Telefonica, Red Hat and Intel Partner on Open Source NFV for Telcos

The solution will combine Intel Xeon chips, Red Hat Enterprise Linux, a KVM hypervisor, Red Hat's OpenStack distro and OpenFlow network switches.

Intel, Red Hat and Telefonica announced plans to create a virtual infrastructure management platform based on open source software running on standard Intel-based servers.

The collaboration will be part of Telefonica's Network Functions Virtualization Reference Lab, which hopes to help an ecosystem of partners and network equipment providers test and develop virtual network functions along with upper service orchestration layers. Telefonica is a part of the European Telecommunications Standards Institute's NFV group, which is working to define a common framework architecture for network services based on standard virtualized commercial off-the-shelf hardware running the network functions in software.

The open source solution will be based on Intel Xeon E5-2600 V2 processors, Red Hat Enterprise Linux, a Kernel-based Virtual Machine (KVM) hypervisor, Red Hat's OpenStack platform, and OpenFlow-enabled switching equipment. Earlier this year Telefonica signed a co-innovation agreement with Alcatel-Lucent to define NFV-evolved architectures and identify and test different NFV scenarios and environments.

In support of the lab, Telefónica, Red Hat and Intel will each commit engineering and testing resources and collaborate with partners and the open source community to enable these technologies to achieve the levels of performance and functionality NFV workloads require to make the vision of an “Open Digital Telco” a reality.
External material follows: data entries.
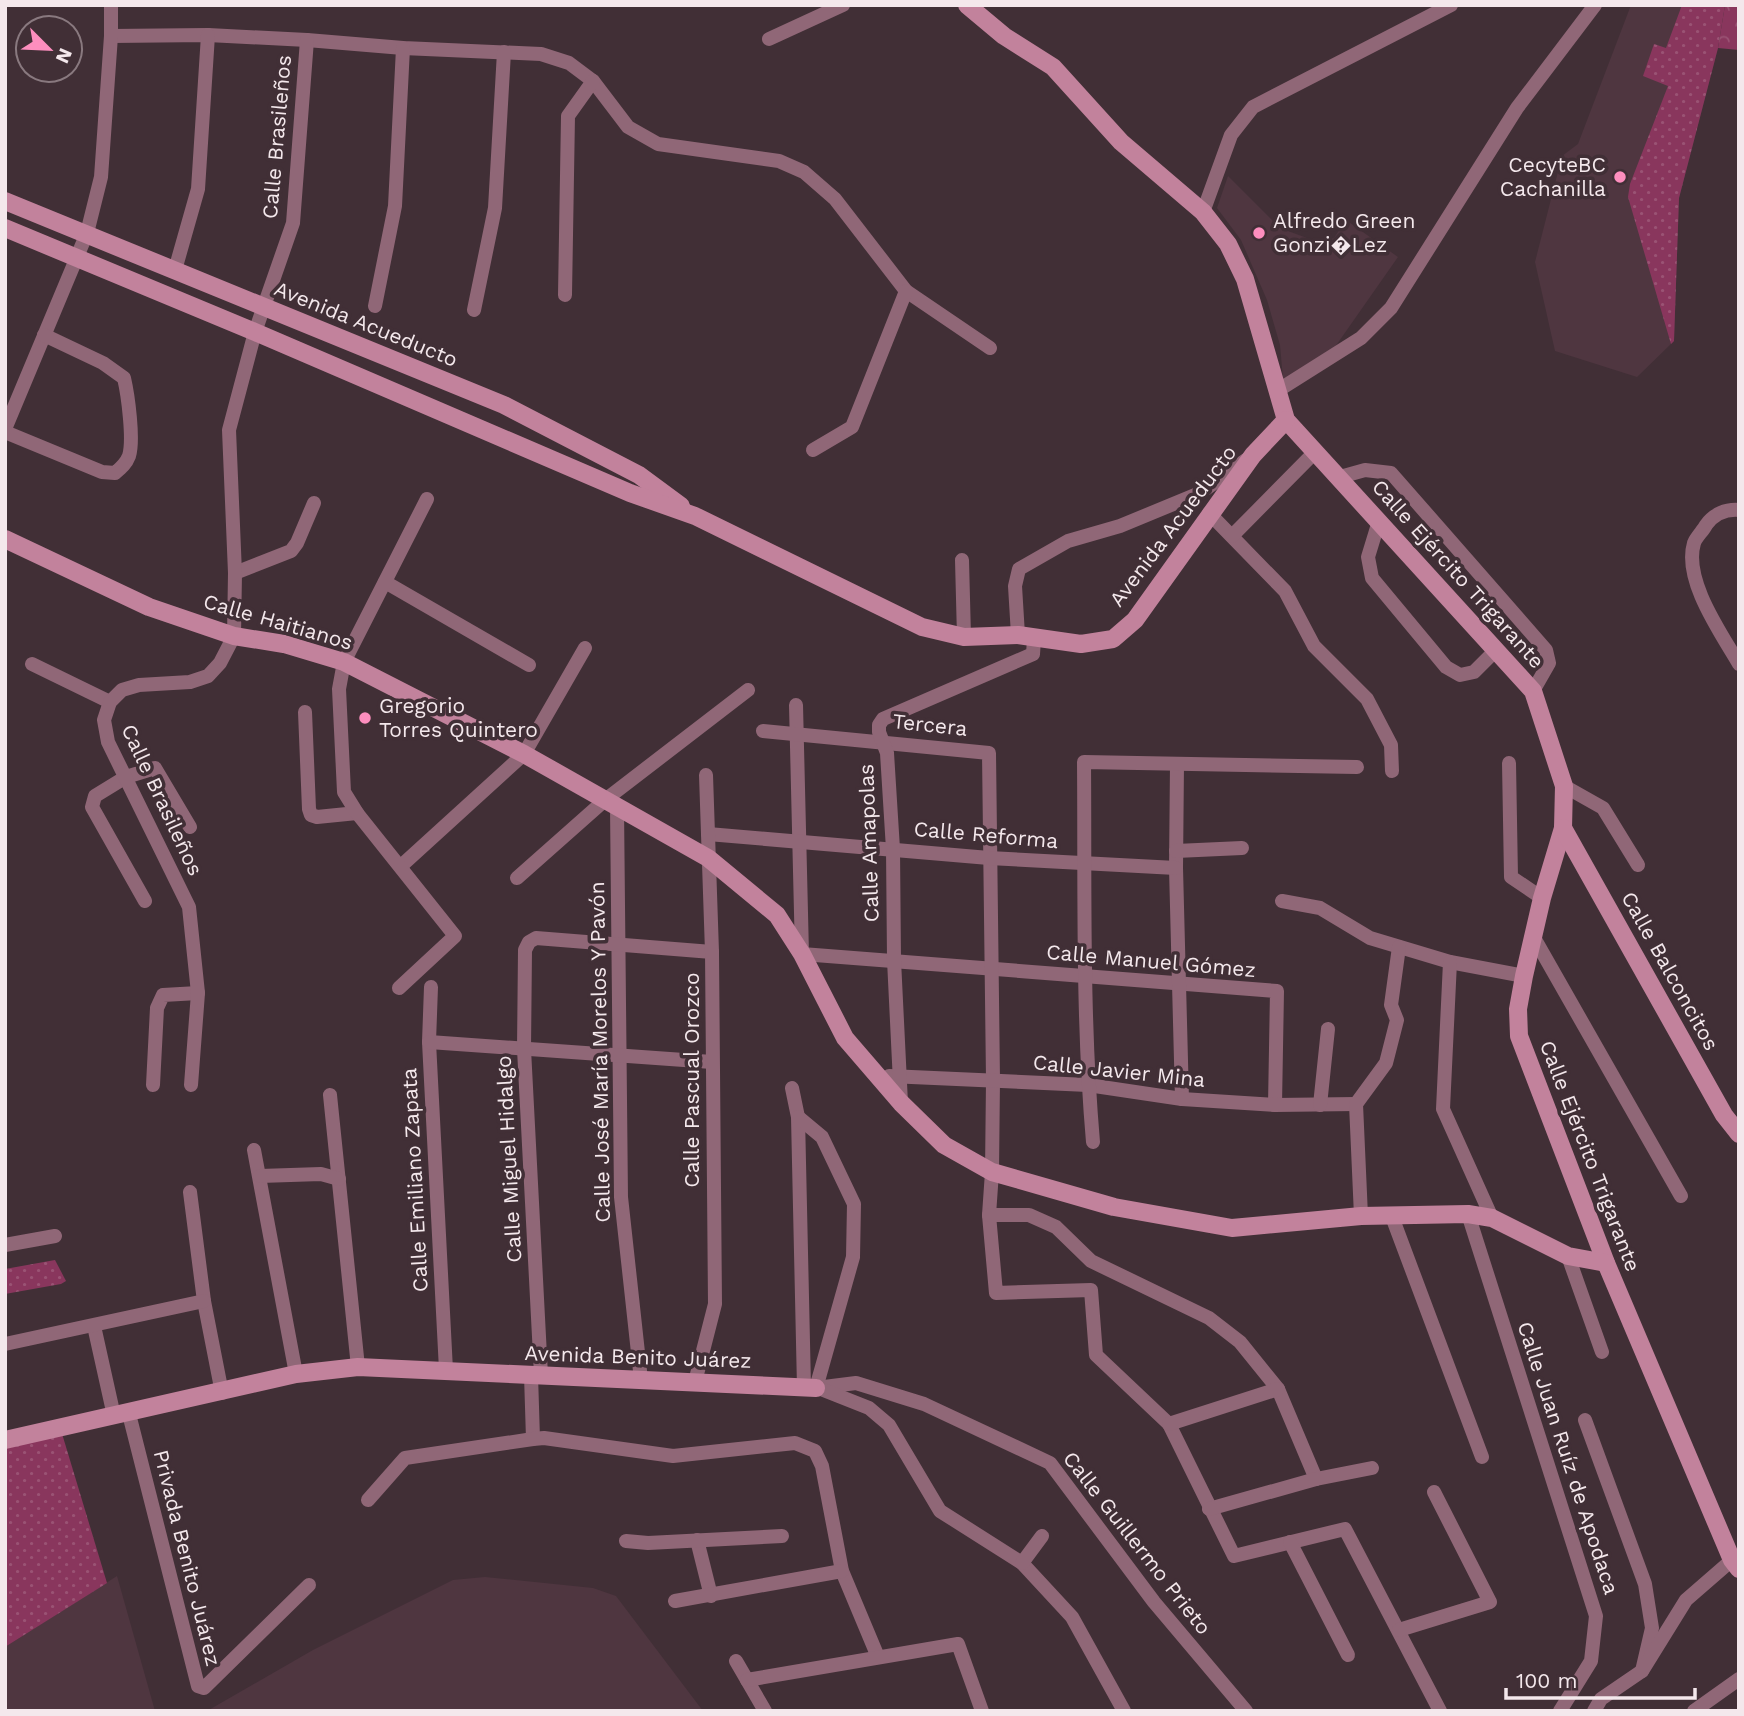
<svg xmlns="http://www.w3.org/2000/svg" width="1744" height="1716" viewBox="0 0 1744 1716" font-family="'Work Sans',sans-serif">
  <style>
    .built { fill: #4f3640 }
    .grass { fill: url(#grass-dots) }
    .park { fill: url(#park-crowns) }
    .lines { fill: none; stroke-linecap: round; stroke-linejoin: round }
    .street { stroke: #906777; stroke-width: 14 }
    .secondary { stroke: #c2829c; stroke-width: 18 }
    .poi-dot { fill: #fd8ebe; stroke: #412f36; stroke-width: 2.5 }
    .labels { text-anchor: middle; stroke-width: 7; stroke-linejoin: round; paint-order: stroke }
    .street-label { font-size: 21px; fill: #f4e8ec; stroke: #412f36 }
    .poi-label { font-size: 21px; fill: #f4e8ec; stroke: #412f36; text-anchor: start }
  </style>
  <defs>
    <pattern id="grass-dots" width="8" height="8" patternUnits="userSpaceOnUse" patternTransform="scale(1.75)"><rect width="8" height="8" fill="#89365d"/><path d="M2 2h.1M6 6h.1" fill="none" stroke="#9a5374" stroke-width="1.8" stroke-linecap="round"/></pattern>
    <pattern id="park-crowns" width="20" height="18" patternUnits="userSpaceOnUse" patternTransform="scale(1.75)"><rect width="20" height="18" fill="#89365d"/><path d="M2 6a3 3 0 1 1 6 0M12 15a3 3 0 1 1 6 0" fill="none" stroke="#9a5374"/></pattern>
  </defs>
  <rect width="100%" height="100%" fill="#412f36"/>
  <g class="built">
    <path d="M 1631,5 L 1725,5 L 1718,48 L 1679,198 L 1674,341 L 1637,377 L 1555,351 L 1535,262 L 1562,156 L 1578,144 Z"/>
    <path d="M 1228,176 L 1280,228 L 1315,241 L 1327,240 L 1334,238 L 1346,220 L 1398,257 L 1335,347 L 1283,379 L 1280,345 L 1267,300 L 1241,240 L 1217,208 Z"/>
    <path d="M 117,1576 L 155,1711 L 5,1711 L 5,1647 Z"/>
    <path d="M 485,1577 L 593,1588 L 616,1596 L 703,1711 L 207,1711 L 313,1650 L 453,1580 Z"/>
  </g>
  <g class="grass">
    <path d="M 1682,5 L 1725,5 L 1718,48 L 1679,198 L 1674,341 L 1671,344 L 1628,197 L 1630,184 L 1668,86 L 1643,76 L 1654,44 L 1666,48 Z"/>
    <path d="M 55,1260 L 66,1281 L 61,1284 L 5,1294 L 5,1269 Z"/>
    <path d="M 60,1427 L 107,1583 L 5,1647 L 5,1440 Z"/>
  </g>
  <path class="park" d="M 1725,5 L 1739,5 L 1739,50 L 1718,48 Z"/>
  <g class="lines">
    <g class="street">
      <path d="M 111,36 L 208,35 L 307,40 L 403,48 L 541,54 L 569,63 L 593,81 L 628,127 L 658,144 L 779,161 L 804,172 L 835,199 L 906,291 L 990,348"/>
      <path d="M 769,39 L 843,5"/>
      <path d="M 1203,212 L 1231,135 L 1253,107 L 1451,5"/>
      <path d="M 175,270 L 198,189 L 208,35"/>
      <path d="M 565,295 L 568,116 L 593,81"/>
      <path d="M 375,306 L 395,206 L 403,48"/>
      <path d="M 474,310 L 495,208 L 504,52"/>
      <path d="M 1277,391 L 1361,338 L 1391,308 L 1517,108 L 1595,5"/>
      <path d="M 5,429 L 87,233 L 101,177 L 111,36 L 111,5"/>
      <path d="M 5,432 L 102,472 L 115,473 C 121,468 126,464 129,456 C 134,440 128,395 124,378 L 103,363 L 44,335"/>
      <path d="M 813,450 L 852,427 L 906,291"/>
      <path d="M 1340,477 L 1365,470 L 1391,473 L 1546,650 L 1549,663 L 1533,691"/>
      <path d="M 1739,510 C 1726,509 1714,514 1706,525 C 1703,531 1696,537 1694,543 C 1683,580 1721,633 1739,664"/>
      <path d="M 1209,513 L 1285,591 L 1314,646 L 1367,699 L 1391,745 L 1392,771"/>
      <path d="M 1379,521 L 1368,557 L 1372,578 L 1446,667 L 1460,675 L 1474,672 L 1496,650"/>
      <path d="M 1232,536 L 1315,452"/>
      <path d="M 962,560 L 964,637"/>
      <path d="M 235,573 L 291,551 L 297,543 L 314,503"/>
      <path d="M 385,582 L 529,665"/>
      <path d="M 1018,635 L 1015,586 L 1019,569 L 1068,541 L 1120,526 L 1200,493 L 1246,460"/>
      <path d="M 32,664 L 110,702"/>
      <path d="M 796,705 L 802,954 L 1277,991 L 1275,1105"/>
      <path d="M 305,712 L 309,809 L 311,815 L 317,817 L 357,813"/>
      <path d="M 763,731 L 989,753 L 993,1080 L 992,1172 L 989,1215 L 996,1293 L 1091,1290 L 1096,1355 L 1169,1424 L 1234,1556 L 1345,1529 L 1440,1711"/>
      <path d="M 1509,763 L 1511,877 L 1542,898"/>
      <path d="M 1177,764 L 1176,868 L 1182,1099"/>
      <path d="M 1564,786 L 1603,808 L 1638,865"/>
      <path d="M 617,807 L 621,1197 L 641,1380"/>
      <path d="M 708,834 L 989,858 L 1176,868"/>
      <path d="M 1176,851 L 1242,848"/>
      <path d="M 401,866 L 524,754 L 585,648"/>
      <path d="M 517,878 L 605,800 L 748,690"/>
      <path d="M 145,901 L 92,807 L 95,796 L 126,777 L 155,768 L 190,827"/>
      <path d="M 1282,901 L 1320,908 L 1370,938 L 1450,962 L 1524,976"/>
      <path d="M 1533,936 L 1681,1196"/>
      <path d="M 1450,962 L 1443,1109 L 1492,1218"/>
      <path d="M 431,987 L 429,1042 L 446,1370"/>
      <path d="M 399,988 L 455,936 L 357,813 L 344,792 L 339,689 L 344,662 L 427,499"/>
      <path d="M 429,1042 L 712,1062"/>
      <path d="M 889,1076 L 1088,1085 L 1182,1099 L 1275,1105 L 1356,1104"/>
      <path d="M 153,1085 L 157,1008 L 163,995 L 198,993"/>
      <path d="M 191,1085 L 198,993 L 189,907 L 108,742 L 104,720 L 110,702 L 122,690 L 139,685 L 190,682 L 208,676 L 220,663 L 234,636 L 235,573 L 229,430 L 255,332 L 293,223 L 307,40"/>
      <path d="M 792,1088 L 798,1117 L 804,1387"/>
      <path d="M 330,1095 L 358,1367"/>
      <path d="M 901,1103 L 894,960 L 893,849 L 887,753 L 879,732 L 879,725 L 883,719 L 1033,654 L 1034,639"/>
      <path d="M 1320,1105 L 1328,1029"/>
      <path d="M 798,1117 L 822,1137 L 854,1204 L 853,1257 L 816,1388"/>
      <path d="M 1093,1142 C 1082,1016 1085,888 1084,762 L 1357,767"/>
      <path d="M 254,1150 L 296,1374"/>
      <path d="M 260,1176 L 321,1174 L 339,1179"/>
      <path d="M 190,1192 L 204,1301 L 222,1393"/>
      <path d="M 1391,1214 L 1482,1457"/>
      <path d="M 1468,1214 L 1596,1616 L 1591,1661 L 1560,1711"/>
      <path d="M 989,1215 L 1029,1215 L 1056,1227 L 1091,1261 L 1209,1318 L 1240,1342 L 1278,1389 L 1316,1479"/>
      <path d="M 1361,1216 L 1356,1104 L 1386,1063 L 1397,1020 L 1391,1005 L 1399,947"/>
      <path d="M 5,1245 L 55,1236"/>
      <path d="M 1568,1256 L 1602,1352"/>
      <path d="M 94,1326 L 114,1416"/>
      <path d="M 5,1344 L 204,1301"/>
      <path d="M 531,1375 L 533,1439"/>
      <path d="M 541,1375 L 524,1049 L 525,950 L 529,942 L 536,938 L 712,952"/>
      <path d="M 695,1382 L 715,1304 L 712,952 L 706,775"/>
      <path d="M 816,1388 L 856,1383 L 924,1404 L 1050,1463 L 1154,1602 L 1246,1711"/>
      <path d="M 821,1389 L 869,1408 L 889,1425 L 940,1511 L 1022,1563 L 1072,1617 L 1124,1711"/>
      <path d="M 129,1414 L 198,1686 L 204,1688 L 309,1585"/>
      <path d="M 1585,1420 L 1645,1584 L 1652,1628 L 1642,1671"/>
      <path d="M 1169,1424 L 1278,1389"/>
      <path d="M 368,1500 L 405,1458 L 533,1439 L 544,1438 L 673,1456 L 795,1443 L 815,1451 L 822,1466 L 842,1571 L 878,1657"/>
      <path d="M 1209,1509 L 1316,1479 L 1372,1468"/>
      <path d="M 697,1540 L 711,1596"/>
      <path d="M 626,1541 L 648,1543 L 782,1536"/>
      <path d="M 1290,1542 L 1348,1655"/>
      <path d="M 1022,1563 L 1042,1536"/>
      <path d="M 675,1601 L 842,1571"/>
      <path d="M 1399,1630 L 1490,1602 L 1434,1492"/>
      <path d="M 736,1661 L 765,1711"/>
      <path d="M 747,1680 L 958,1644 L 982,1711"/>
      <path d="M 1594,1711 L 1601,1699 L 1642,1671 L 1686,1600 L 1732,1560"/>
      <path d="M 1694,1711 L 1739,1679"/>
    </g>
    <g class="secondary">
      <path d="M 967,5 L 1004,36 L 1053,67 L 1121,142 L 1203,212 L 1228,244 L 1245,279 L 1286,420 L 1533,691 L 1564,786 L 1563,828 L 1542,898 L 1524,976 L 1518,1009 L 1519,1036 L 1606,1263 L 1732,1560 L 1739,1569"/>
      <path d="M 5,201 L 504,405 L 639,475 L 681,506"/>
      <path d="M 5,228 L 255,332 L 630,493 L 695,516 L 922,627 L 964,637 L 1018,635 L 1081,644 L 1113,639 L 1135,620 L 1253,455 L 1286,420"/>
      <path d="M 5,539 L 149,607 L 234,636 L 284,644 L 344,662 L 524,754 L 708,858 L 777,915 L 802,954 L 845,1038 L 901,1103 L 944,1145 L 992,1172 L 1114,1207 L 1232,1228 L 1361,1216 L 1468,1214 L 1492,1218 L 1568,1256 L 1606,1263"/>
      <path d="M 1563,828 L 1724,1115 L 1739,1134"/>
      <path d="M 5,1440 L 296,1374 L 358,1367 L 816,1388"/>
    </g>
  </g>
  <g class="poi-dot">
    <circle cx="1620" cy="177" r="7"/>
    <circle cx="1259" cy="233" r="7"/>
    <circle cx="365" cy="718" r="7"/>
  </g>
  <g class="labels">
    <g class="street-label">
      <text transform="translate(277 137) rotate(-85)" y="7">Calle Brasileños</text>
      <text transform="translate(366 324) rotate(22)" y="7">Avenida Acueducto</text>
      <text transform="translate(1173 526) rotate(-53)" y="7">Avenida Acueducto</text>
      <text transform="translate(1458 574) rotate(48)" y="7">Calle Ejército Trigarante</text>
      <text transform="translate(278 622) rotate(16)" y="7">Calle Haitianos</text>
      <text transform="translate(930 725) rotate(6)" y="7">Tercera</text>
      <text transform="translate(162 800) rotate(65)" y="7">Calle Brasileños</text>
      <text transform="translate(986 835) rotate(5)" y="7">Calle Reforma</text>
      <text transform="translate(869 843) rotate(-92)" y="7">Calle Amapolas</text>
      <text transform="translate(1151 961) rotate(5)" y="7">Calle Manuel Gómez</text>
      <text transform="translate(1670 971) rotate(61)" y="7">Calle Balconcitos</text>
      <text transform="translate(600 1052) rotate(-91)" y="7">Calle José María Morelos Y Pavón</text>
      <text transform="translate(1119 1071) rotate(6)" y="7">Calle Javier Mina</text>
      <text transform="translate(692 1080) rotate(-90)" y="7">Calle Pascual Orozco</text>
      <text transform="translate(1590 1156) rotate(69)" y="7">Calle Ejército Trigarante</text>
      <text transform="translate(509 1159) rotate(-93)" y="7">Calle Miguel Hidalgo</text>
      <text transform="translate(415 1180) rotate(-93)" y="7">Calle Emiliano Zapata</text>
      <text transform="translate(638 1357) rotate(2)" y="7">Avenida Benito Juárez</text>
      <text transform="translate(1568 1458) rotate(72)" y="7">Calle Juan Ruíz de Apodaca</text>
      <text transform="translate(1137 1543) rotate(52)" y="7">Calle Guillermo Prieto</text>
      <text transform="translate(187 1558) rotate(76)" y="7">Privada Benito Juárez</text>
    </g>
    <g class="poi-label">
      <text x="1606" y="172" text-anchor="end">CecyteBC<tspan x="1606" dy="24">Cachanilla</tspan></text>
      <text x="1273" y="228">Alfredo Green<tspan x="1273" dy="24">Gonzi�Lez</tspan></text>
      <text x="379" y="713">Gregorio<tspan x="379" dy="24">Torres Quintero</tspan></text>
    </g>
  </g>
  <rect width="1744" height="1716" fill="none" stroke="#f4e8ec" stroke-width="14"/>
  <g transform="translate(49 49) rotate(114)"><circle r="33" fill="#412f36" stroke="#89797f" stroke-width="2"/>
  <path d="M0-5L12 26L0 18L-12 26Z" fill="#fd8ebe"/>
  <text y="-10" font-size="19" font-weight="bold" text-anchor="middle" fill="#f4e8ec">N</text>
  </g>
  <path d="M1506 1688v10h189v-10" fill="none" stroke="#f4e8ec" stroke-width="3.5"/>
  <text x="1516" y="1688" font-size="21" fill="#f4e8ec" stroke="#412f36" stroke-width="5" paint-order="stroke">100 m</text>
</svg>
"For NFV we need to avoid closed and non-interoperable environments, which would hamper its widespread adoption," said Enrique Algaba, network innovation and virtualization Director at Telefónica. "For that purpose, we have launched the Network Functions Virtualization Reference Lab, where Telefónica, along with key players from the industry, is working to enhance baseline virtualization technologies from the open source community and contributing them back to the upstream community to avoid technological fragmentation."

Cyan also announced that it is collaborating with Telefónica and Red Hat to develop an NFV architecture. Cyan is delivering the NFV orchestrator that will make use of enhancements being made to OpenStack developed by Red Hat in close collaboration with Telefónica. Using the Red Hat Enterprise Linux OpenStack Platform, Cyan's SDN platform Blue Planet will be designed to orchestrate the deterministic placement of virtual network functions in the server infrastructure.

"NFV offers communications service providers the ability to reduce infrastructure cost via simplified network design and management, while increasing agility to achieve faster time to revenue," said Radhesh Balakrishnan, general manager for virtualization and OpenStack at Red Hat. "Along with OpenStack, NFV truly has the ability to revolutionize the way CSPs build and operate their networks."